I have read that the L1 cache size in the fermi architecture ( GTX series in my case ) is configurable and from the 64KB available it can be programmed as 48 KB for shared memory and 16 KB for L1 cache or vice versa. I could not find a compiler flag or a command option to achieve this in OpenCL. Is this option not available in OpenCL ? Kindly clarify …
I was also wondering about this. Especially as the OpenCL Programming Guide for the CUDA Architecture explicitly states this possibility in section C.4.1, sadly leaving out the detail of how to utilize it.
I am very much interested in this too. Should you come across the solution, please do post it. Thx.

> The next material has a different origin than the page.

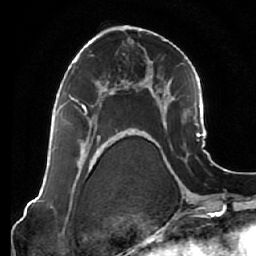
Breast MRI (dynamic contrast-enhanced), one axial slice. Position 33 of 64 along the scan axis. Cropped to one breast. Dynamic contrast-enhanced series, time point 2 of 7 at this slice position (early post-contrast). 1.5 T. TE 2.5 ms, TR 5.4 ms. 2.5 mm slice thickness. 256 × 256 image matrix, field of view 170 × 170 mm. Female patient.
Outlined on this slice (semi-automatically segmented with operator editing):
- enhancing-tissue mask used for the functional tumour volume (all voxels passing the contrast-enhancement thresholds inside the analysis volume; usually the tumour): bounding box <72,80,123,137> (left, top, right, bottom; pixels)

I’m interested too. I would like to test how my OpenCL kernels work with a 48KB-L1Cache configuration, but I didn’t found any solution.
Could you please give us the description you found in the OpenCL Programming Guide for the CUDA Architecture?
All I could find in the section C4.1 around L1 cache is:
[indent]There is an L1 cache for each multiprocessor and an L2 cache shared by all multiprocessors, both of which are used to cache accesses to local or global memory, including temporary register spills.
It does not point out any opencl APIs…
Sorry, I referenced the wrong section. In section 3.3 it states:
It does not explicitly mention the OpenCL-API for that. But as it is the OpenCL Programming Guide, why else should it mention that capability at all?